SYDNEY 2 (2006): The most clinically practical trial — 181 patients randomised to oral ALA 600 mg, 1,200 mg, or 1,800 mg/day or placebo for five weeks. All three ALA doses significantly reduced TSS scores compared to placebo. The 600 mg/day dose had the best tolerability profile without sacrificing efficacy — the recommended clinical dose that emerged from the ALADIN series.
A meta-analysis by Ziegler et al. (2004) across four large RCTs confirmed that IV ALA at 600 mg/day significantly improved neuropathic symptoms in diabetic patients, with a consistent and clinically meaningful effect. This meta-analysis was published in Diabetic Medicine and is the most authoritative summary of the evidence base.
Most of the definitive ALADIN trials used IV administration. The oral evidence is less extensive and shows smaller effect sizes — partly because oral bioavailability of standard racemic ALA is variable (20–40%) due to food interaction and first-pass metabolism. R-ALA has better bioavailability than the racemic form and is increasingly used in clinical practice. Some practitioners advocate stabilised R-ALA (sodium R-ALA or R-ALA with cyclodextrin) for improved absorption.
| Claim | Evidence Level | Source |
|---|---|---|
| Reduces diabetic neuropathy symptoms (IV) | Strong | ALADIN I, III; Ziegler meta-analysis 2004 (Diabetic Medicine) |
| Reduces neuropathy symptoms (oral 600 mg/day) | Moderate | SYDNEY 2 trial 2006 (n=181, double-blind) |
| Regenerates glutathione and vitamin E | Strong (biochemical) | Well-established metabolic function |
| Improves insulin sensitivity | Moderate | Jacob et al. 1999; multiple small RCTs |
| Treats non-diabetic neuropathy | Limited | Small trials in HIV neuropathy, chemotherapy neuropathy |
Standard supplement-grade ALA is racemic — equal parts R and S isomers. Only the R isomer occurs naturally in the body and is biologically active. The S isomer is not toxic but may competitively inhibit R-ALA uptake at high doses. R-ALA supplements are more expensive but theoretically deliver double the active compound at the same stated dose. For general antioxidant use, racemic ALA is adequate. For therapeutic neuropathy applications, R-ALA or high-dose racemic ALA are preferred by many practitioners.
The most evidence-supported oral dose for neuropathy is 600 mg/day, taken on an empty stomach (food significantly reduces absorption — ALA should be taken 30 minutes before meals). For antioxidant and metabolic support, 300–600 mg/day is typical. R-ALA doses are typically 150–300 mg (equivalent activity to 300–600 mg racemic).
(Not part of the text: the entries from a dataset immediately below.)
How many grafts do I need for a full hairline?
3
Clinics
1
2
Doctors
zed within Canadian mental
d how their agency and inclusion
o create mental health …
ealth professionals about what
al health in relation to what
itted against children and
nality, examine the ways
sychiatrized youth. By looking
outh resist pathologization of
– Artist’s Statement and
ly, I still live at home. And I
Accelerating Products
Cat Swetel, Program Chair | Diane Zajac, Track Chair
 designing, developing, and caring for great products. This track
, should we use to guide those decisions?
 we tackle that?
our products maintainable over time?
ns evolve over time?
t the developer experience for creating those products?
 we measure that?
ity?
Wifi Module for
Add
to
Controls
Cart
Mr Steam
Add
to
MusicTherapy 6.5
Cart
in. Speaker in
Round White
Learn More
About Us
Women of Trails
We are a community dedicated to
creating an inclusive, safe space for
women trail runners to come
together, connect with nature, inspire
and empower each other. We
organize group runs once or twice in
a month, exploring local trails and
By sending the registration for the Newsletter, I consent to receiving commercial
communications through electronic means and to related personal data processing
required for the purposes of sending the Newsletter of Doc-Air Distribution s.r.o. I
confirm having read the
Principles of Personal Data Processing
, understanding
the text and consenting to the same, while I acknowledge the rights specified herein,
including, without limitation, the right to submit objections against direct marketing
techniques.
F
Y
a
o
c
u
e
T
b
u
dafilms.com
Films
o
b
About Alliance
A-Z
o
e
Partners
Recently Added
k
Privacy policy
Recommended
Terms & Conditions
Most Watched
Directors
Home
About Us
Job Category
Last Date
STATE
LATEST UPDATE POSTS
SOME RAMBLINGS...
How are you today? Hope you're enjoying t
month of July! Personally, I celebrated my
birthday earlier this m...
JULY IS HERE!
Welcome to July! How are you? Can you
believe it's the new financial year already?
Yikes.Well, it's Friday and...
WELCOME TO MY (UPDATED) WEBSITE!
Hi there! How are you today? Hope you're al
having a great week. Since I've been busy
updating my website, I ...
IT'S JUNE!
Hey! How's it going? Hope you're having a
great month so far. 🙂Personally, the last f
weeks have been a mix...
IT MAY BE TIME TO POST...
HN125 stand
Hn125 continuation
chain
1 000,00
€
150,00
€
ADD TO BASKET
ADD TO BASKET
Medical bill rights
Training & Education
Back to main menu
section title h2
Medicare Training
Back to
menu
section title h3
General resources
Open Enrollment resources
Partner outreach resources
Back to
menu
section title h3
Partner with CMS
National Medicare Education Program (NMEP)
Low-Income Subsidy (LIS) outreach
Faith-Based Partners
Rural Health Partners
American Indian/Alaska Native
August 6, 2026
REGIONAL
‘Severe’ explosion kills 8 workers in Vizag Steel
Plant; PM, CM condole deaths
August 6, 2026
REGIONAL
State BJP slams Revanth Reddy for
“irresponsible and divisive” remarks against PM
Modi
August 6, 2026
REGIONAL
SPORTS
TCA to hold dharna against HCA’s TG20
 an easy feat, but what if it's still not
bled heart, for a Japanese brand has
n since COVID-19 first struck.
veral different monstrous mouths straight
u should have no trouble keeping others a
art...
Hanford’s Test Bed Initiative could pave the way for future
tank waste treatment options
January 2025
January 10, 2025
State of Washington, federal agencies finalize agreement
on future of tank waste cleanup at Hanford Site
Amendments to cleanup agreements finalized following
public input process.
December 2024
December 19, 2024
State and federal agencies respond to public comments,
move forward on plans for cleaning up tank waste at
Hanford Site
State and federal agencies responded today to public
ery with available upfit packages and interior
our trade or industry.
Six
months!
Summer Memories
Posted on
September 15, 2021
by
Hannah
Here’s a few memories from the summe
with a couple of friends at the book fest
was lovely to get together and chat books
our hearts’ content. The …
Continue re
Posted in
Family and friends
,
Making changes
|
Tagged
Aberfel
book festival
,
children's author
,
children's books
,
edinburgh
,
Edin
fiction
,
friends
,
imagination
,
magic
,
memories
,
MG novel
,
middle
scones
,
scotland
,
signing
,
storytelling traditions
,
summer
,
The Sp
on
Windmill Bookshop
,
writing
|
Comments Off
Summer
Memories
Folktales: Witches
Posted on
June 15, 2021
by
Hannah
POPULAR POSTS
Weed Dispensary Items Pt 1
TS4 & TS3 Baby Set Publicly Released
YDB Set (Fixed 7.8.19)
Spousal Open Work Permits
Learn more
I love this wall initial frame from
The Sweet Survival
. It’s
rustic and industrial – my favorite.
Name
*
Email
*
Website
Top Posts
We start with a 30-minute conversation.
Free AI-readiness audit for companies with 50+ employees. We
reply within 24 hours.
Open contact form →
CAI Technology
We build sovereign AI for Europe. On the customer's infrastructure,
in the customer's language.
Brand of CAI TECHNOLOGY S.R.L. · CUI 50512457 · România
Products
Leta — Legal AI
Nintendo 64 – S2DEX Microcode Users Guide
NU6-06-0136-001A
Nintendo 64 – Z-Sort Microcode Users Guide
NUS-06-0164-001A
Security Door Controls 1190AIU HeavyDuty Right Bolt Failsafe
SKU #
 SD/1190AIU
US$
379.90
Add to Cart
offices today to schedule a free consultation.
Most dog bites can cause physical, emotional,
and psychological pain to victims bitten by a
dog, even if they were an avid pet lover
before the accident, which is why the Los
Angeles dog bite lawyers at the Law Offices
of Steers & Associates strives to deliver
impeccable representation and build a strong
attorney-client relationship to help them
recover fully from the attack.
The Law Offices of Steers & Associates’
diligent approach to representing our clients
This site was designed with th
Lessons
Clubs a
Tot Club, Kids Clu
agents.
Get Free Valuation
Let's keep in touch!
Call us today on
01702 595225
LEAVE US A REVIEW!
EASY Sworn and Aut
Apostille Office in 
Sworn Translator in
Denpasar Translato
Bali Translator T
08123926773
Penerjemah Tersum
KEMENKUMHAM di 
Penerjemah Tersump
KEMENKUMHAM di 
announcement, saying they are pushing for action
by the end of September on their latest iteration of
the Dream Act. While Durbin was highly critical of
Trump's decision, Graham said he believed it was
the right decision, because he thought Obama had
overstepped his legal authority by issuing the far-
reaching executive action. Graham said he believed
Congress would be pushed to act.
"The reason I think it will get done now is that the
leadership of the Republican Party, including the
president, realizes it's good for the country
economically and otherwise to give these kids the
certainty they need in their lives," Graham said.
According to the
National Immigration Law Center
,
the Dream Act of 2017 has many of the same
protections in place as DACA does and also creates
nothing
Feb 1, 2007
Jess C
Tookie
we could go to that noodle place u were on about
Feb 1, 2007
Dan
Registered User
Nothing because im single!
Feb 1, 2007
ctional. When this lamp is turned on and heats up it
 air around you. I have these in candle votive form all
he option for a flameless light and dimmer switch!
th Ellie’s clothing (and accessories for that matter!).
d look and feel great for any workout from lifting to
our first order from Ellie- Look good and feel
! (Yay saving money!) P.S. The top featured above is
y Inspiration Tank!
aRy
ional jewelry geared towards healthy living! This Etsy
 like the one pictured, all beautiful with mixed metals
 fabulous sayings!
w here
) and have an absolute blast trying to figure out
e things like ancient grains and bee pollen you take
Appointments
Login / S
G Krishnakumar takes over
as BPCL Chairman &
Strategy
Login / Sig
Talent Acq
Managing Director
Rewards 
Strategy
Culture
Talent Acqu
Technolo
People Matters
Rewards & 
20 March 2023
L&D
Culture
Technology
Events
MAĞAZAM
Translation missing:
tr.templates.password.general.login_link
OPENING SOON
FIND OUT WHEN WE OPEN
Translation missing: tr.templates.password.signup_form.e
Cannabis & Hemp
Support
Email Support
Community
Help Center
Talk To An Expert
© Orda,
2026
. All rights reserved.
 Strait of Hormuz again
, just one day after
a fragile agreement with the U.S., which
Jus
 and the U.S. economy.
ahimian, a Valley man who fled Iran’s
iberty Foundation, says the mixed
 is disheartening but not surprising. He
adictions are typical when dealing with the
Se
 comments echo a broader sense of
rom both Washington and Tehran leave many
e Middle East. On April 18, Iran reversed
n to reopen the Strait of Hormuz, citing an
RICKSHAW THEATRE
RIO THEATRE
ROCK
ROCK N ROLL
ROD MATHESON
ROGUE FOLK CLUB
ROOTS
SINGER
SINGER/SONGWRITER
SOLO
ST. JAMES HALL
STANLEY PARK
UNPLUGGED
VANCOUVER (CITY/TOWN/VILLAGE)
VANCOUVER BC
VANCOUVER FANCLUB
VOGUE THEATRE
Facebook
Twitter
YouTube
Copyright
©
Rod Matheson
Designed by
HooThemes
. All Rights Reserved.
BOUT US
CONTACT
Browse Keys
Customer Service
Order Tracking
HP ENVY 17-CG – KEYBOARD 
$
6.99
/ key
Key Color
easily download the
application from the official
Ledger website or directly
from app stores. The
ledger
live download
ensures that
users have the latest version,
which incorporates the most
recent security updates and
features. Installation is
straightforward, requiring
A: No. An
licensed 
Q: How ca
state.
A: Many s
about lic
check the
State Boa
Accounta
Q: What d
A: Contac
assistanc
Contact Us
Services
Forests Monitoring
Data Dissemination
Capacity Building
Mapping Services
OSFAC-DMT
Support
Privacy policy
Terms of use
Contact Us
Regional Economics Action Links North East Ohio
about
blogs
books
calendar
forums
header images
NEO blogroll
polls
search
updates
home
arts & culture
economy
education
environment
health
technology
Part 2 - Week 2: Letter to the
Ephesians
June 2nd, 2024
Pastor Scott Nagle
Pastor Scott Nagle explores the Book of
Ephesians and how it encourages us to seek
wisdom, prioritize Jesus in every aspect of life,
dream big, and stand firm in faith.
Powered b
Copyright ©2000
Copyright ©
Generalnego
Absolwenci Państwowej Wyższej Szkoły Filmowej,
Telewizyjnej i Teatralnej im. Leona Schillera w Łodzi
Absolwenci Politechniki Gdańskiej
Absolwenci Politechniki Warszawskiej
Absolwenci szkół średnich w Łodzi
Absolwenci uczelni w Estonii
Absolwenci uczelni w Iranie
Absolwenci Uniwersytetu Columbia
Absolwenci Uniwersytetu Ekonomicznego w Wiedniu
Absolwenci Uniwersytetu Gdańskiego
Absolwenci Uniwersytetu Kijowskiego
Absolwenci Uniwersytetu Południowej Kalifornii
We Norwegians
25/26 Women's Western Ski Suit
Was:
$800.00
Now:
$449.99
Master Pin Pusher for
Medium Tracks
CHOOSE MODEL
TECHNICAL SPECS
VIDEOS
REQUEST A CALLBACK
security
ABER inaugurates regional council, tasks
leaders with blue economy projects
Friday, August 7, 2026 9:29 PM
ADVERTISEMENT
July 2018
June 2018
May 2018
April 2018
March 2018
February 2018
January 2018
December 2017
ALA has a good safety profile at standard doses. The most commonly reported side effects are GI (nausea, stomach cramps), particularly on an empty stomach. At very high doses (>1,200 mg/day), headache and skin rash have been reported.
Blood sugar lowering: ALA can reduce blood glucose, likely through improved insulin sensitivity. In people on insulin or oral antidiabetic agents, this may cause hypoglycaemia. Monitor blood sugar carefully when starting ALA if on diabetes medication.
ALA can chelate metals, including iron, copper, and zinc. High-dose long-term supplementation may reduce mineral absorption — take separately from mineral supplements by at least two hours.
ALA may interact with thyroid medications — it can decrease T4 to T3 conversion in some individuals. Monitor thyroid function if on levothyroxine and starting ALA supplementation.
Alpha-lipoic acid has the strongest clinical evidence of perhaps any supplement for a specific condition — diabetic peripheral neuropathy. The ALADIN trial series is rigorous by supplement standards, and the German pharmaceutical designation for ALA in neuropathy reflects this evidence quality. Oral ALA at 600 mg/day is a legitimate evidence-based option for people with diabetic neuropathy, ideally in conjunction with blood sugar management. The blood sugar-lowering interaction requires monitoring in anyone on antidiabetic medication. For general antioxidant purposes, ALA is well-supported biochemically and safe at lower doses.